Porfírio Barba Jacob – Canção da Vida Profunda

Temos aqui um poema que além do seu inequívoco valor literário e do certo desencanto que o atravessa, faz-nos ver o quanto a arte de fazer poemas também não pode prescindir de um bom dicionário, que torne possível ao poeta fazer parelha entre o que lhe vai no espírito e as palavras que melhor se adéquam a expressar o sentimento.

Por hoje, colhi um vocábulo para guardar entre aqueles que vi ou ouvi pela primeira vez, ao participar de saraus literários ou mesmo ao compulsar antologias de poemas, como no presente caso: undívago, algo como ondulante.

Vida undívaga, que flui em vagas, ondas, espirais. Vida que nem sempre progride, mas que por vezes retroage para que possamos reavaliá-la, alterando-lhe o rumo se necessário for. “Vida” como na composição de Chico Buarque, pulsante, na voz da cantora Simone, em 1981. Muita vida vertida nos cantos da pia”, desde então! 

J.A.R. – H.C. 

“Vida”
(Simone, 1981)

Canción de la Vida Profunda

El hombre es una cosa vana, variable y ondeante...
                                       (Montaigne)

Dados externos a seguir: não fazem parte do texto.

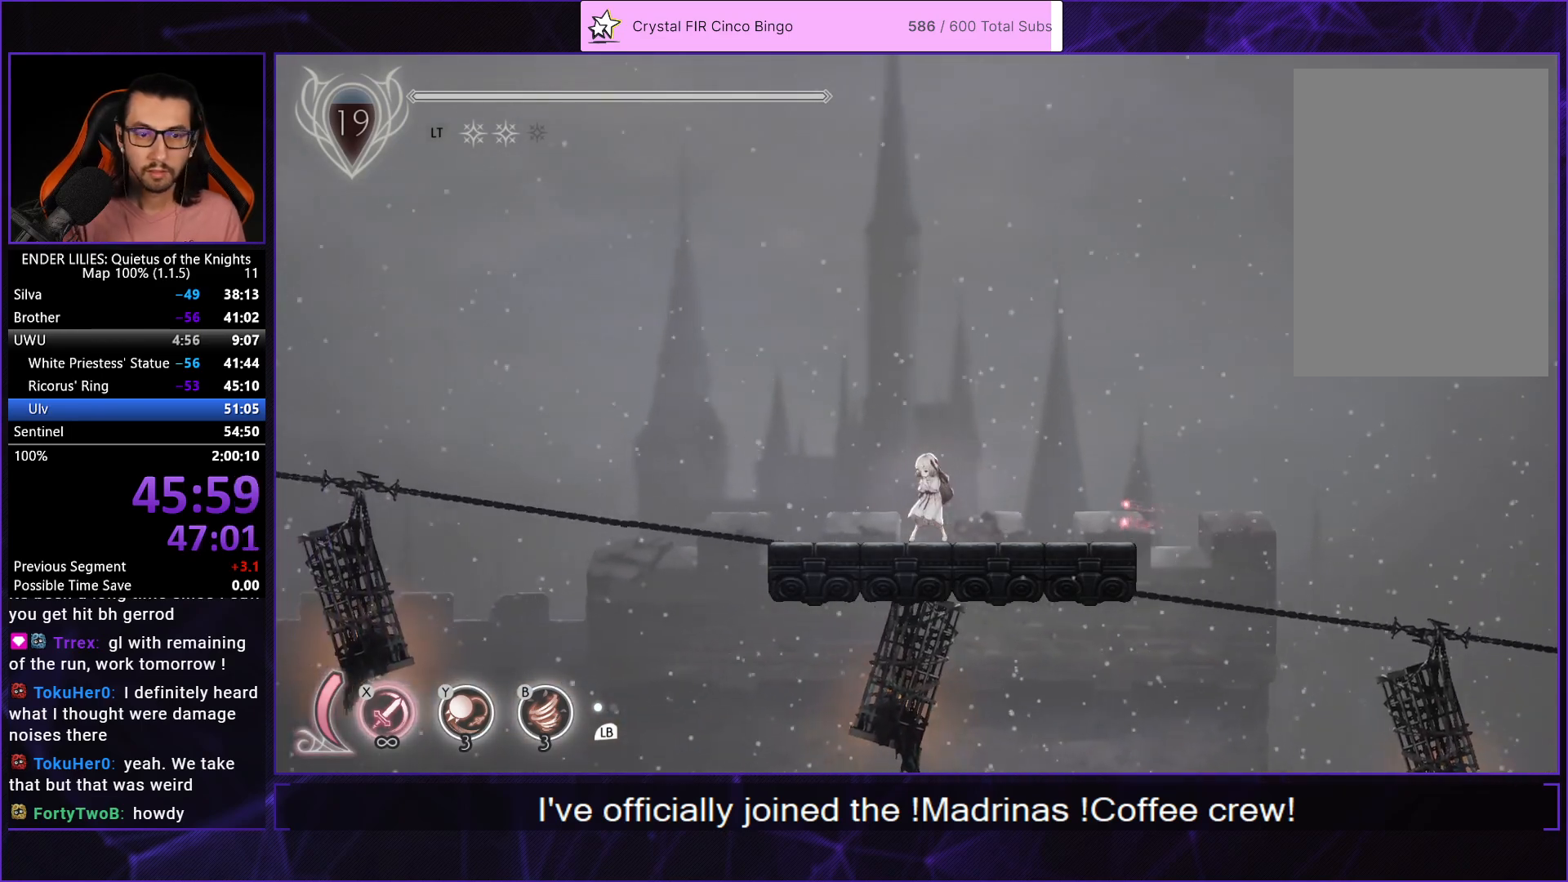
{"buttons": ["DPAD_LEFT"], "left_stick": "center", "right_stick": "center", "events": [[383, "DPAD_LEFT", "down"]]}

Hay días en que somos tan móviles, tan móviles,
como las leves briznas al viento y al azar.
Tal vez bajo otro cielo la Gloria nos sonríe.
La vida es clara, undívaga, y abierta como un mar.

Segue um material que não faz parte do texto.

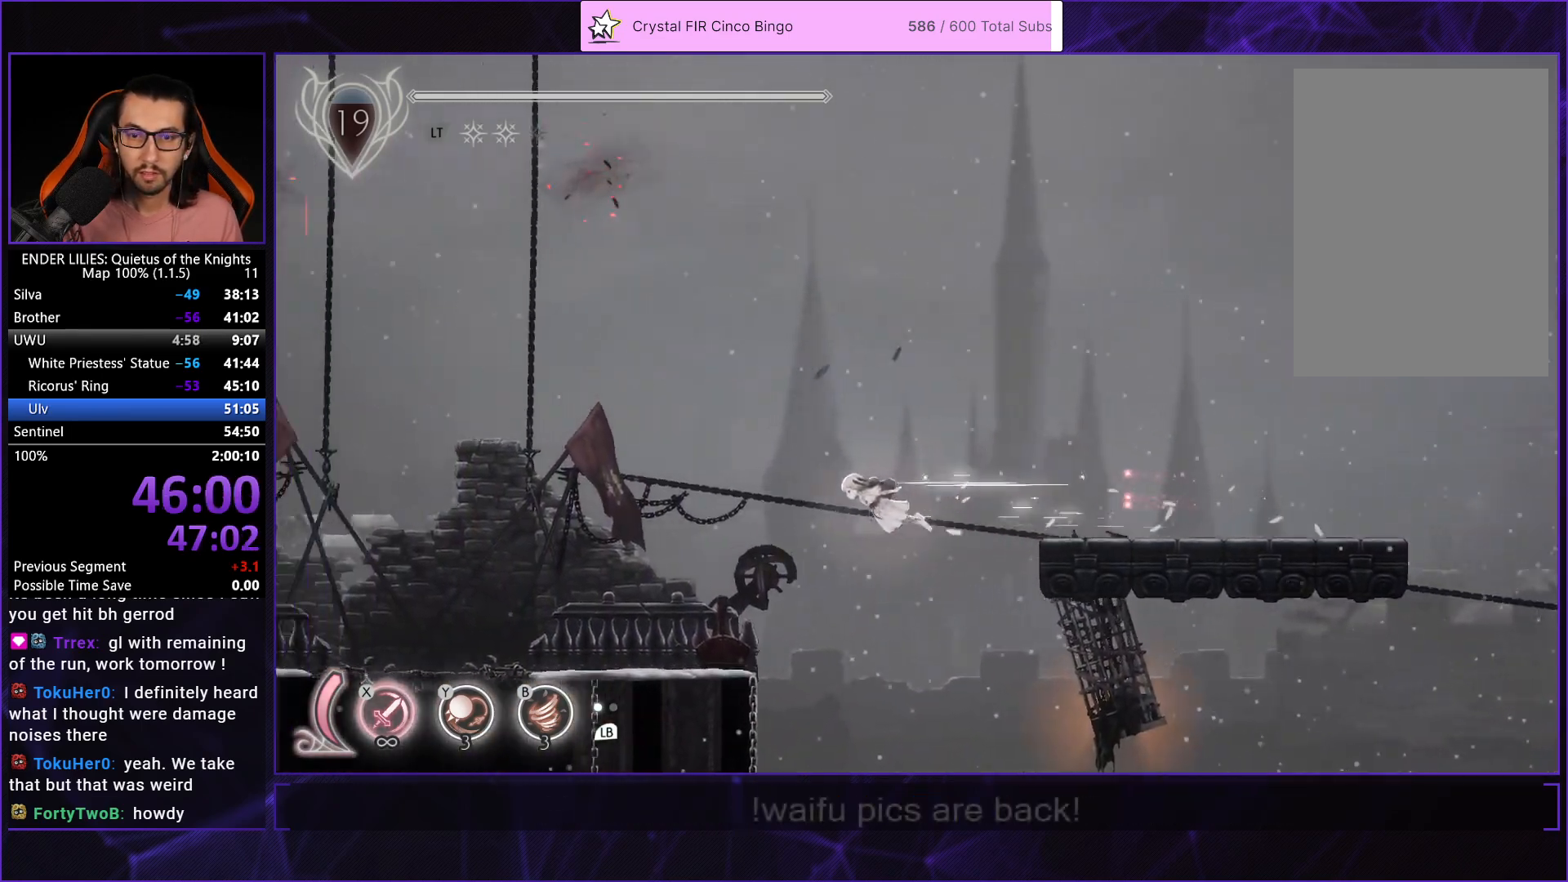
{"buttons": ["DPAD_LEFT"], "left_stick": "center", "right_stick": "center", "events": [[83, "R1", "up"]]}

Y hay días en que somos tan fértiles, tan fértiles,
como en abril el campo, que tiembla de pasión:
bajo el influjo próvido de espirituales lluvias,
el alma está brotando florestas de ilusión.

Y hay días en que somos tan sórdidos, tan sórdidos,
como la entraña obscura de oscuro pedernal:
la noche nos sorprende, con sus profusas lámparas,
en rútiles monedas tasando el Bien y el Mal.

Y hay días en que somos tan plácidos, tan plácidos...
(¡niñez en el crepúsculo! ¡Lagunas de zafir!)
que un verso, un trino, un monte, un pájaro que cruza,
y hasta las propias penas nos hacen sonreír.

Y hay días en que somos tan lúbricos, tan lúbricos,
que nos depara en vano su carne la mujer:
tras de ceñir un talle y acariciar un seno,
la redondez de un fruto nos vuelve a estremecer.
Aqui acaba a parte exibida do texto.